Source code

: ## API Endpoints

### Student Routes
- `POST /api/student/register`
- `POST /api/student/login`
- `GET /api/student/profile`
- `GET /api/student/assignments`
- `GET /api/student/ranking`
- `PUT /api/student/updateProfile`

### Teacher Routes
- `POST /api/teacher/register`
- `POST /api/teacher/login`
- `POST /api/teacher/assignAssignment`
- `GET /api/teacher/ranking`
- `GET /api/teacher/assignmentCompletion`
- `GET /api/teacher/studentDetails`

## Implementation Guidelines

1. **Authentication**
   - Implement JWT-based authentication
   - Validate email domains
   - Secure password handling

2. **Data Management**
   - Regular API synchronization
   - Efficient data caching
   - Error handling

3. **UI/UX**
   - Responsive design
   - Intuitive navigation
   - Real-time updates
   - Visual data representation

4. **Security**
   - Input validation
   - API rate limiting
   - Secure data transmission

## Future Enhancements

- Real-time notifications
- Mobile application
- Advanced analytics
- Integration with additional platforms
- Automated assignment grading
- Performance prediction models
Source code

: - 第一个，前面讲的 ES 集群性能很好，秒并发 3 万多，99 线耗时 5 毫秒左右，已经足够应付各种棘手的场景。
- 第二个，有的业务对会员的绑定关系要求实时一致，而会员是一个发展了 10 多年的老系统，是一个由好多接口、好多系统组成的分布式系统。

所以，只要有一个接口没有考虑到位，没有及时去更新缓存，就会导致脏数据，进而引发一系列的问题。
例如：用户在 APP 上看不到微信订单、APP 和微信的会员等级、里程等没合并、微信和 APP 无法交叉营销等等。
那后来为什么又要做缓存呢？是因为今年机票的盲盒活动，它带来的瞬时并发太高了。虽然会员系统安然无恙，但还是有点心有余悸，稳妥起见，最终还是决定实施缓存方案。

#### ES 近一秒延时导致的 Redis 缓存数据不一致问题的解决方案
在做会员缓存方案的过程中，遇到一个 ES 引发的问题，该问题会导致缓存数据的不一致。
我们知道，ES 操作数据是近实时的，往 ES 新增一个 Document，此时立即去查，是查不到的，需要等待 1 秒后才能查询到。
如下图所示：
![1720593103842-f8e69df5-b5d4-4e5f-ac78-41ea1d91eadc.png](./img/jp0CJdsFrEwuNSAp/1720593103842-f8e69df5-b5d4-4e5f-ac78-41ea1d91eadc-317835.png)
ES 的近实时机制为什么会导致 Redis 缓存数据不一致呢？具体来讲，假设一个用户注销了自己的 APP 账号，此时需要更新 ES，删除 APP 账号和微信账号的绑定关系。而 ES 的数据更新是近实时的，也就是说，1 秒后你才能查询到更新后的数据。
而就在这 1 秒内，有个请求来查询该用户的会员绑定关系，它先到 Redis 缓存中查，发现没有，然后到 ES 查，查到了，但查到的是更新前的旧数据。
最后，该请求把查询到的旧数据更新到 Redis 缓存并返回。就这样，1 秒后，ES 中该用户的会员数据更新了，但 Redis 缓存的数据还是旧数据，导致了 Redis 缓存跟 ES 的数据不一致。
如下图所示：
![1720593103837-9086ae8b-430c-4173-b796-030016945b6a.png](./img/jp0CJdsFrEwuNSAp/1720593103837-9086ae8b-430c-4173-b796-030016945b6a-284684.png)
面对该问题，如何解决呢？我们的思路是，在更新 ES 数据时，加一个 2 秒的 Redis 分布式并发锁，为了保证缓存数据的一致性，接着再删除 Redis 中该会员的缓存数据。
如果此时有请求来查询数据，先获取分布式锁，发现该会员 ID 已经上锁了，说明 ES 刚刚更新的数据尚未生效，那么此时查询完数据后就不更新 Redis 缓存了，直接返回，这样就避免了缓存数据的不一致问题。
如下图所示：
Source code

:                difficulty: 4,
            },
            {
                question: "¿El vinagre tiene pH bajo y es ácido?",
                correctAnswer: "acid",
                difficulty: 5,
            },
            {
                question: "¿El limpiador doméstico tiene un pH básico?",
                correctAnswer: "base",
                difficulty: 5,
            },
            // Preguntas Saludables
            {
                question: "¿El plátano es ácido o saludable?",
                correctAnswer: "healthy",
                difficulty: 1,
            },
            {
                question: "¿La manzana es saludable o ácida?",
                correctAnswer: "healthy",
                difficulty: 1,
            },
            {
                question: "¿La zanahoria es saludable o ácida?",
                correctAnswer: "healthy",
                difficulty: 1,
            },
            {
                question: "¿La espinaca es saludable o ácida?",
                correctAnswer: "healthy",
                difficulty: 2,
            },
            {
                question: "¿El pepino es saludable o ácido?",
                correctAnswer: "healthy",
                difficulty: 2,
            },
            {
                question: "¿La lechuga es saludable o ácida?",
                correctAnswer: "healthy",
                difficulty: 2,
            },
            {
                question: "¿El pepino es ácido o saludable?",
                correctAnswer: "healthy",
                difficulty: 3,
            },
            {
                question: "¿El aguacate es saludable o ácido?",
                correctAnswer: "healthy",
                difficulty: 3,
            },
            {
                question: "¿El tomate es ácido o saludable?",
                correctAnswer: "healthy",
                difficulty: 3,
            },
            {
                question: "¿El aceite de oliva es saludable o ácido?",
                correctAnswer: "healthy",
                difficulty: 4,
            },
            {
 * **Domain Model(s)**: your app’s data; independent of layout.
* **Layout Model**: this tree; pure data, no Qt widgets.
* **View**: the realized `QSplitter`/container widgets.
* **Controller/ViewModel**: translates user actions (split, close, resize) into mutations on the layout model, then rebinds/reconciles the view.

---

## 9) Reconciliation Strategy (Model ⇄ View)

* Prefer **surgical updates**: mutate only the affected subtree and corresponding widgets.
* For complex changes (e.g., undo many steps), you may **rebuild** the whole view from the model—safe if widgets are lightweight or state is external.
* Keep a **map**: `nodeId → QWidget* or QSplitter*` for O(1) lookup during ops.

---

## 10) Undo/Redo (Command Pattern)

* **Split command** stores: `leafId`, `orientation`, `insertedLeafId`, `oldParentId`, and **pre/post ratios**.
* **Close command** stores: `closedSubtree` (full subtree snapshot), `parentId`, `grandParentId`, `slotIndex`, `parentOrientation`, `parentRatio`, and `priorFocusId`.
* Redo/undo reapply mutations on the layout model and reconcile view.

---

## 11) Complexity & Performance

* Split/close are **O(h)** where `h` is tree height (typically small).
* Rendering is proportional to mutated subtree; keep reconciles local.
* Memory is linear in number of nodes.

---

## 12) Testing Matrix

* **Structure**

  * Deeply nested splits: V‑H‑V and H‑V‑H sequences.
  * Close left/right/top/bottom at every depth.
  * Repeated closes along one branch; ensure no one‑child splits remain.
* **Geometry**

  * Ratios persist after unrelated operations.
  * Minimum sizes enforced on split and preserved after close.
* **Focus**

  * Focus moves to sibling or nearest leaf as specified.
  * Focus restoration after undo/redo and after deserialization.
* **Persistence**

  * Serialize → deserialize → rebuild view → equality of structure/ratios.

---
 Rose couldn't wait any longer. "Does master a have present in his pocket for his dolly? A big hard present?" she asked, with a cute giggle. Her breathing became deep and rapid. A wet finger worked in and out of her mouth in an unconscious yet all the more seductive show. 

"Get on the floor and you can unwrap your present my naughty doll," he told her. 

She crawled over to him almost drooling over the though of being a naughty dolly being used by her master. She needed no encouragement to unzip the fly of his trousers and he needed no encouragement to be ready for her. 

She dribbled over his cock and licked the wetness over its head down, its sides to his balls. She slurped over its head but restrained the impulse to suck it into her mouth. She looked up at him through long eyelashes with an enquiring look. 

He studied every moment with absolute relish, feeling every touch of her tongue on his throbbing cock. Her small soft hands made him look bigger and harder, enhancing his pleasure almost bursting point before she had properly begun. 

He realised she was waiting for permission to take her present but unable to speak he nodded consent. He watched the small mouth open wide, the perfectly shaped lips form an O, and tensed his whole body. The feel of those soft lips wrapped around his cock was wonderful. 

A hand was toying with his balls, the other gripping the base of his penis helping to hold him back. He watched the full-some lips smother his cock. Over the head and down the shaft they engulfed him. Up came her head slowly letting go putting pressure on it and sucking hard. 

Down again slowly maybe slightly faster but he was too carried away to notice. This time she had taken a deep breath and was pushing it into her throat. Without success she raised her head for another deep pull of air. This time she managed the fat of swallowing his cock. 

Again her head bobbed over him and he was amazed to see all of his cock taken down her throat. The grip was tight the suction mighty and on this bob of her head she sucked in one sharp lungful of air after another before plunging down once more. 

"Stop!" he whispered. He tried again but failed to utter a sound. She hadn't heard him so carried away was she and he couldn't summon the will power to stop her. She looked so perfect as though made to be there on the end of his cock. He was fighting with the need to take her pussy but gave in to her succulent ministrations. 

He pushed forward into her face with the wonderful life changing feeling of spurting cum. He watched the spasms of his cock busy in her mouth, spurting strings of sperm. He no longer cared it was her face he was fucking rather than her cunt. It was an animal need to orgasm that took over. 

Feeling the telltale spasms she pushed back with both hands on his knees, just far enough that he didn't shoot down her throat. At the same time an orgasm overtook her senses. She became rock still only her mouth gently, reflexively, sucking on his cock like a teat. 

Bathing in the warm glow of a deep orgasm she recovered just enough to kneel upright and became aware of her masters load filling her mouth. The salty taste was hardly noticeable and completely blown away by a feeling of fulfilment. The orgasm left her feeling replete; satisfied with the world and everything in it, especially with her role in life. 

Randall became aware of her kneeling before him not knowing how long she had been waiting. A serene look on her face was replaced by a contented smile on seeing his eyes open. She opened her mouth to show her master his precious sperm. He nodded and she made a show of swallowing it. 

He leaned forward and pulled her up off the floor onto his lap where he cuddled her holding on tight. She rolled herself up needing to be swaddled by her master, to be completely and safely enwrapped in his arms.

• • • •

== What you have to do ==
Reprint exactly the lines above that start at the one with "- 第二个，有的业务对会员的绑定关系要求实时一致，而会员是一个发展了 10" and end at the one with "那后来为什么又要做缓存呢？是", keeping both and adding none.

== Solution to this exercise ==
- 第二个，有的业务对会员的绑定关系要求实时一致，而会员是一个发展了 10 多年的老系统，是一个由好多接口、好多系统组成的分布式系统。

所以，只要有一个接口没有考虑到位，没有及时去更新缓存，就会导致脏数据，进而引发一系列的问题。
例如：用户在 APP 上看不到微信订单、APP 和微信的会员等级、里程等没合并、微信和 APP 无法交叉营销等等。
那后来为什么又要做缓存呢？是因为今年机票的盲盒活动，它带来的瞬时并发太高了。虽然会员系统安然无恙，但还是有点心有余悸，稳妥起见，最终还是决定实施缓存方案。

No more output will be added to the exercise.